MS [M+H] = 630 (M+1)
【0034】
工程D:N-((3S,5S)-1-((3S,4R)-1-(tert-ブチル)-4-(4-クロロフェニル)ピロリジン-3-カルボニル)-5-(モルホリン-4-カルボニル)ピロリジン-3-イル)-N-((1s,4R)-4-メチルシクロヘキシル)イソブチルアミド塩酸塩の調製
前記工程Cで得られたN-((3S,5S)-1-((3S,4R)-1-(tert-ブチル)-4-(4-クロロフェニル)ピロリジン-3-カルボニル)-5-(モルホリン-4-カルボニル)ピロリジン-3-イル)-N-((1s,4R)-4-メチルシクロヘキシル)イソブチルアミド(5.0g、7.95mmol)を酢酸エチル(50mL)に溶解し、2N塩酸酢酸エチル溶液(3.97mL、15.89mmol)をゆっくり加えた。

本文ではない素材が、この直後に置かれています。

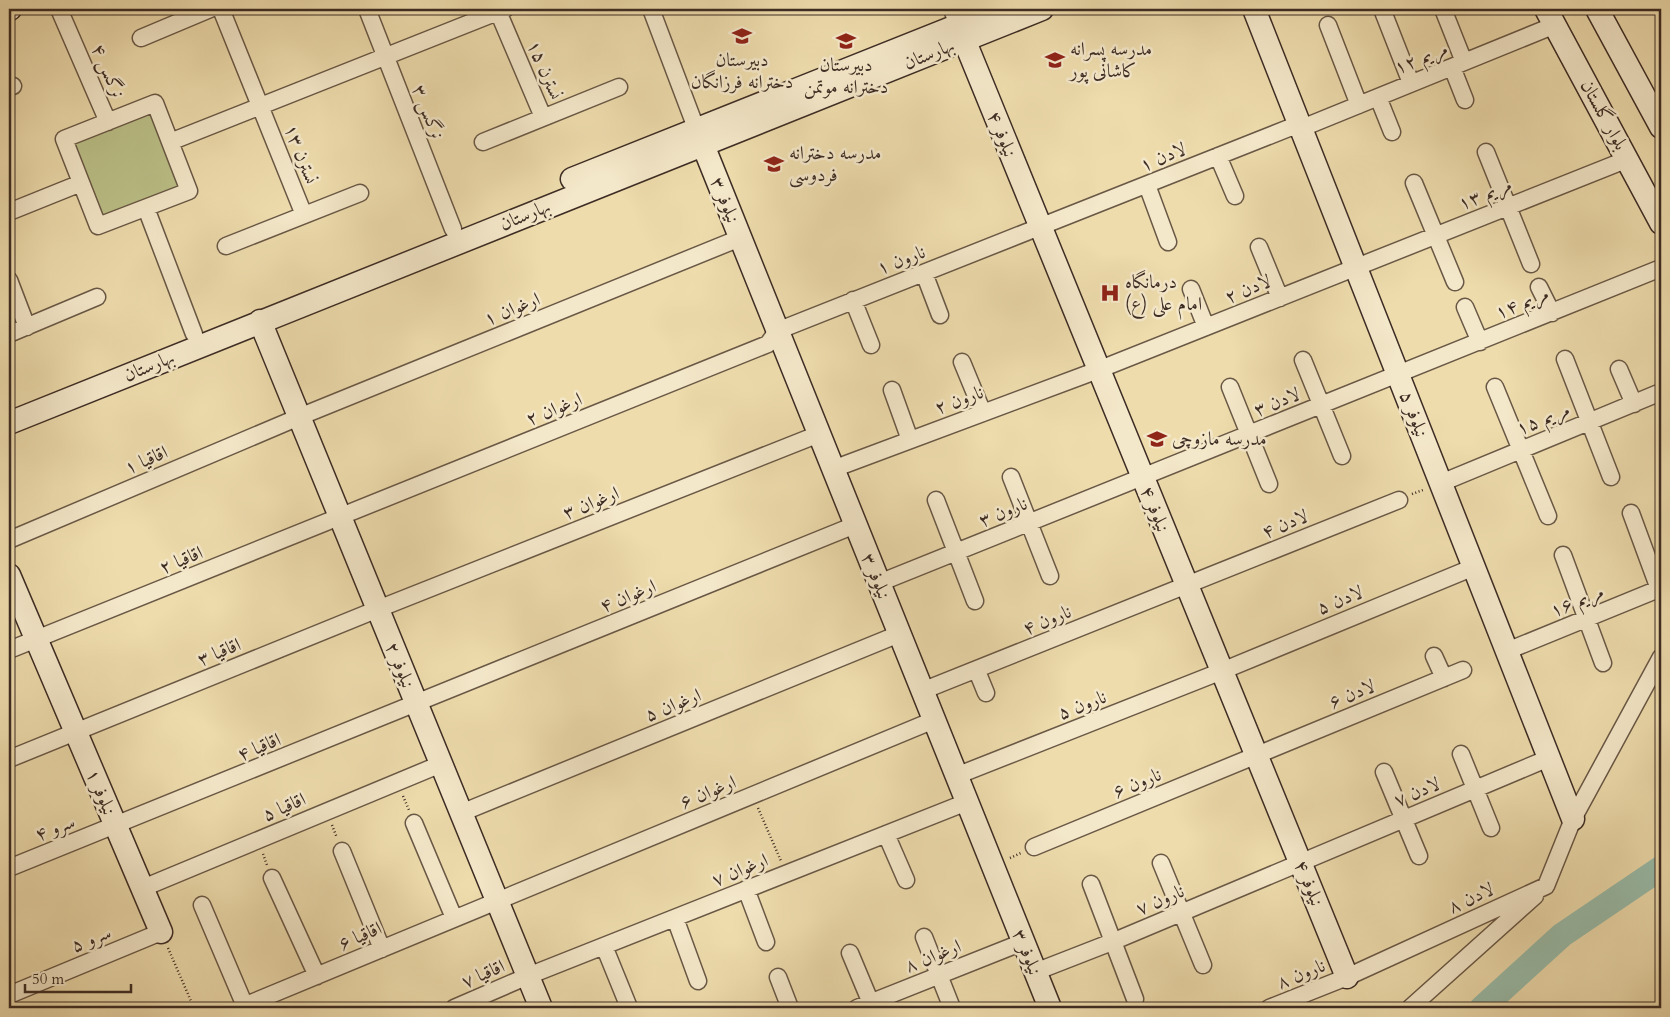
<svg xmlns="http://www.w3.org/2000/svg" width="1670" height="1017" font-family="Cardo,Amiri,serif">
  <rect width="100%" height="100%" fill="#eedcad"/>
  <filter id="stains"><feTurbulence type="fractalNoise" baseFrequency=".004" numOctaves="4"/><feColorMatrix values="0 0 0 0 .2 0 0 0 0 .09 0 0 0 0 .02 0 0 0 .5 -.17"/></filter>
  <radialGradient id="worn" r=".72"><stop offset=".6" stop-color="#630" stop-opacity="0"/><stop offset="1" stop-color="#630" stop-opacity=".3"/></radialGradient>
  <path fill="#bbc088" stroke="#7c7656" d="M150 113 180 188 102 219 72 143Z"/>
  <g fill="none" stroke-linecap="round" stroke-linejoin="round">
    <path stroke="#99bca9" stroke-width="25" d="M1482 1008 1562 935 1661 868"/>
    <defs>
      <path id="street" d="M59 9 108 122
        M221 9 304 215
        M367 9 453 229
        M497 9 543 117
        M651 9 696 128
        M952 9 958 26
        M1382 9 1411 83
        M1443 9 1464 62
        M1328 25 1359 105
        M141 38 210 9
        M1452 67 1465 100
        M9 87 13 86
        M1378 97 1392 132
        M155 103 189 191 98 226 64 139Z
        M170 142 505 9
        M483 142 619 87
        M1486 152 1531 264
        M1218 156 1235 196
        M1414 183 1455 282
        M1147 185 1168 242
        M146 208 194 334
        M9 212 81 183
        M226 246 360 193
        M1259 247 1280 298
        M924 273 940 315
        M9 280 27 327
        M1539 287 1552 313
        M1191 289 1206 327
        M853 300 871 345
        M1465 307 1480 342
        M9 334 97 297
        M1565 359 1611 477
        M1303 360 1342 456
        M962 362 983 413
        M1619 369 1634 404
        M1230 387 1269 484
        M1495 387 1548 516
        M892 390 910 440
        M833 469 1098 370 1628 159
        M1011 477 1050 576
        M1441 483 1661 392
        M936 500 975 601
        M1631 513 1659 589
        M9 540 299 417 740 238
        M1563 555 1603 663
        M879 583 1661 268
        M9 650 768 344 777 331 1289 128H1302L1555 25
        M1507 651 1661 588
        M1434 656 1444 678
        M977 671 986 693
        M922 691 1399 500
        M1461 754 1491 828
        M9 759 378 609 819 434
        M1384 772 1419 856
        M956 776 1222 671 1474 567
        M461 813 899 634
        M414 823 454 918
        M886 834 906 880
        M1034 847 1463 670
        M342 851 382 949
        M1161 863 1203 965
        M9 868 855 525
        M272 878 317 976
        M1091 884 1135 999
        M143 888 441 764
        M746 889 766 942
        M202 905 245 1006
        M675 918 698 981
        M924 937 952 1008
        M604 946 628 1005
        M850 953 873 1008
        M1035 972 1112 942 1549 758
        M778 977 790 1008
        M9 995 161 932
        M239 1008 934 720
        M454 1008 528 976 967 802
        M857 1008 1023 942
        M1269 1008 1347 977 1546 886 1573 819 1661 657
        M1410 1008 1535 896"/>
      <path id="secondary" d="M9 9H10
        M1254 9 1573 819
        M1546 9 1661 223
        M1597 9 1661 127
        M959 27 1347 977
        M697 130 1050 1008
        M572 179 999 9
        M260 321 541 1008
        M9 423 1042 9
        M9 575 161 932"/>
    </defs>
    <use href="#street" stroke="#695846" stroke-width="19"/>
    <use href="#secondary" stroke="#3d2c24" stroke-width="25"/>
    <path stroke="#3d2c24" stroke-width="2.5" stroke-dasharray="1 2.5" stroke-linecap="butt" d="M1412 494 1423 490
      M403 796 409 810
      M758 808 781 861
      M332 825 337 838
      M263 854 267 865
      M1010 858 1021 853
      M168 948 194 1008"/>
    <use href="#street" stroke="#f4e8ca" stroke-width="16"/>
    <use href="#secondary" stroke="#f4e8ca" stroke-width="22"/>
  </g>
  <defs>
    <symbol id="school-bare" viewBox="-9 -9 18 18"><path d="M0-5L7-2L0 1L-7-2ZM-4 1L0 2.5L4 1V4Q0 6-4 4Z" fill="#8f2418" stroke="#f4e8ca" stroke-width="2.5" paint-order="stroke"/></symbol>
    <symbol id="hospital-bare" viewBox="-9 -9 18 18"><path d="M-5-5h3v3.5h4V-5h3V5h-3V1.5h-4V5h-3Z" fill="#8f2418" stroke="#f4e8ca" stroke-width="2.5" paint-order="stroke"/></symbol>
  </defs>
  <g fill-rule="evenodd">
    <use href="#school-bare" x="728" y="22" width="28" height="28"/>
    <use href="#school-bare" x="832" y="27" width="28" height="28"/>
    <use href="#school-bare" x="1041" y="46" width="28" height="28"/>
    <use href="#school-bare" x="760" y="150" width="28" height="28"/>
    <use href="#hospital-bare" x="1096" y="279" width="28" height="28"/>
    <use href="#school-bare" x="1143" y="425" width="28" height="28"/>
  </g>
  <g text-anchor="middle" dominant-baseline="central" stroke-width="5" stroke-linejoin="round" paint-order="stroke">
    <g font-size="19" fill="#3d2c24" stroke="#f4e8ca" text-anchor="start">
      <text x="1070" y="49">مدرسه پسرانه<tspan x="1070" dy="22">کاشانی پور</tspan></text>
      <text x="742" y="60" text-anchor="middle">دبیرستان<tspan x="742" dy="22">دخترانه فرزانگان</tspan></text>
      <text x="846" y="65" text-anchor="middle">دبیرستان<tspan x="846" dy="22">دخترانه موتمن</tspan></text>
      <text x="789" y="153">مدرسه دخترانه<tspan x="789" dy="22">فردوسی</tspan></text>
      <text x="1125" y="282">درمانگاه<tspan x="1125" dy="22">امام علی (ع)</tspan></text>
      <text x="1172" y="439">مدرسه مازوچی</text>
    </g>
    <g font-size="19" fill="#3d2c24" stroke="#f4e8ca">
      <text transform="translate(929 54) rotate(-22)">بهارستان</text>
      <text transform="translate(1421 58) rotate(-22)">مریم ۱۲</text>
      <text transform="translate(545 70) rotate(67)">نسترن ۱۵</text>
      <text transform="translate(108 71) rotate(67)">نرگس ۴</text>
      <text transform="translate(428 112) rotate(69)">نرگس ۳</text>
      <text transform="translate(1604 115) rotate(61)">بلوار گلستان</text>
      <text transform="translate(1002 134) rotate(68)">نیلوفر ۴</text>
      <text transform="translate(301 154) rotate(69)">نسترن ۱۳</text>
      <text transform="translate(1163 157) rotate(-22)">لادن ۱</text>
      <text transform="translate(1485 194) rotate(-22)">مریم ۱۳</text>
      <text transform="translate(725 200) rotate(68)">نیلوفر ۳</text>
      <text transform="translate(525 215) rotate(-22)">بهارستان</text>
      <text transform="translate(901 260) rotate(-21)">نارون ۱</text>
      <text transform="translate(1248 289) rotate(-22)">لادن ۲</text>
      <text transform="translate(1522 303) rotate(-22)">مریم ۱۴</text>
      <text transform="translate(512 309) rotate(-22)">ارغوان ۱</text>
      <text transform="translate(149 366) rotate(-22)">بهارستان</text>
      <text transform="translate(959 400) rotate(-20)">نارون ۲</text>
      <text transform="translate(1277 402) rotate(-22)">لادن ۳</text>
      <text transform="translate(554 409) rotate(-22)">ارغوان ۲</text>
      <text transform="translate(1414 414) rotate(69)">نیلوفر ۵</text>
      <text transform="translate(1543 419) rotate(-22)">مریم ۱۵</text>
      <text transform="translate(146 460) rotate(-23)">اقاقیا ۱</text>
      <text transform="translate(591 503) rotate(-22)">ارغوان ۳</text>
      <text transform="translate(1155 509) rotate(68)">نیلوفر ۴</text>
      <text transform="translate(1003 512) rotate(-22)">نارون ۳</text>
      <text transform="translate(1285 524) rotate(-22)">لادن ۴</text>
      <text transform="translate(181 560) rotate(-22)">اقاقیا ۲</text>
      <text transform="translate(876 576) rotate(68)">نیلوفر ۳</text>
      <text transform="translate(628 596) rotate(-22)">ارغوان ۴</text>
      <text transform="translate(1340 600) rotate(-22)">لادن ۵</text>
      <text transform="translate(1577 601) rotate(-22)">مریم ۱۶</text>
      <text transform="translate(1047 620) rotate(-22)">نارون ۴</text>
      <text transform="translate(219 652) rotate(-22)">اقاقیا ۳</text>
      <text transform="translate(400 665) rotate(68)">نیلوفر ۲</text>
      <text transform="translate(1352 694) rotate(-22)">لادن ۶</text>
      <text transform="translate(673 705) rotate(-22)">ارغوان ۵</text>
      <text transform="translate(1082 705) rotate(-21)">نارون ۵</text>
      <text transform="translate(259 747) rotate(-22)">اقاقیا ۴</text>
      <text transform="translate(1137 783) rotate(-22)">نارون ۶</text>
      <text transform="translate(101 792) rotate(67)">نیلوفر ۱</text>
      <text transform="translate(708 792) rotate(-22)">ارغوان ۶</text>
      <text transform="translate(1417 792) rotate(-23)">لادن ۷</text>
      <text transform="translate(284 807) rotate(-23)">اقاقیا ۵</text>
      <text transform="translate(55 828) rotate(-21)">سرو ۴</text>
      <text transform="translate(740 870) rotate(-22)">ارغوان ۷</text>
      <text transform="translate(1309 883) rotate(68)">نیلوفر ۴</text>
      <text transform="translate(1471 898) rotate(-25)">لادن ۸</text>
      <text transform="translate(1160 900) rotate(-23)">نارون ۷</text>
      <text transform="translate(360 936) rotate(-23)">اقاقیا ۶</text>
      <text transform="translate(91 939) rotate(-22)">سرو ۵</text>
      <text transform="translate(1027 952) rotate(68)">نیلوفر ۳</text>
      <text transform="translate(933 956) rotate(-22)">ارغوان ۸</text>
      <text transform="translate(483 974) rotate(-23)">اقاقیا ۷</text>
      <text transform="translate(1301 974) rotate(-22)">نارون ۸</text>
    </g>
  </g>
  <rect width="1670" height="1017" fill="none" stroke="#eedcad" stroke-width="30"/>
  <rect x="10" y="10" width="1650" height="997" fill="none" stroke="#3d2c24" stroke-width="2.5"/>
  <rect x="15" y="15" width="1640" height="987" fill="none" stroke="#3d2c24"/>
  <path d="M25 984v8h106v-8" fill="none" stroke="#3d2c24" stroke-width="2.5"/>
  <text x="32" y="984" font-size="15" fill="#3d2c24" stroke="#f4e8ca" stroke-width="4" paint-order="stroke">50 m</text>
  <rect width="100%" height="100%" filter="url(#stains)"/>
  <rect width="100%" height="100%" fill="url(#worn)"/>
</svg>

室温で30分間撹拌した後、反応溶媒を減圧濃縮させた。得られた粗固体をヘキサンとジエチルエーテルを用いて粉砕することにより精製して、表題化合物(5.23g、99%)を得た。
MS [M+H] = 630 (M+1)
1H NMR (500 MHz, CD3OD) δ 7.49-7.44 (m, 4H), 4.83 (m, 1H), 4.23-4.20 (m, 1H), 3.95-3.91 (m, 2H), 3.79-3.47 (m, 14H), 3.03-3.00 (m, 1H), 2.86-2.82 (m, 1H), 2.73-2.67 (m, 1H), 2.20-2.14 (m, 1H), 1.97 (m, 1H), 1.80-1.62 (m, 5H), 1.50 (s, 9H), 1.44-1.27 (m, 3H), 1.06-1.04 (m, 9H)
【0035】
実施例:db/dbマウスモデル実験
メラノコルチン-4受容体(MC4R)の上流に作用するレプチン受容体遺伝子に変異を有するdb/dbマウスは、レセプター受容体欠乏性肥満を反映するモデルであり、このマウスは、過食症や重度の肥満など、代謝疾患に関連する異常な表現型を示す。抗肥満効果を確認するために、MC4R経路に関連するレプチン受容体に変異が生じた遺伝的肥満マウスモデルであるdb/dbマウスに、45kcal%高脂肪食(脂肪45kcal%の食餌)を与えながら、調製例で得られたN-((3S,5S)-1-((3S,4R)-1-(tert-ブチル)-4-(4-クロロフェニル)ピロリジン-3-カルボニル)-5-(モルホリン-4-カルボニル)ピロリジン-3-イル)-N-((1s,4R)-4-メチルシクロヘキシル)イソブチルアミド塩酸塩(以下、‘試験化合物’という)を4週反復投与した。体重増加抑制効果は、投与期間中の体重を測定することにより測定し、体脂肪量減少効果は、4週間反復投与後の総体脂肪量を測定することにより確認した。その結果、陰性対照群と比較して体重が有意に減少し、体重増加率も有意に減少した。体脂肪分析の結果、除脂肪量は、陰性対照群と差がなかったのに対し、体脂肪量は陰性対照群と比較して有意的に減少した。前記結果を図1に示した。
【0036】
図1から分かるように、本発明の試験化合物は有意な減量効果を示すことが確認された。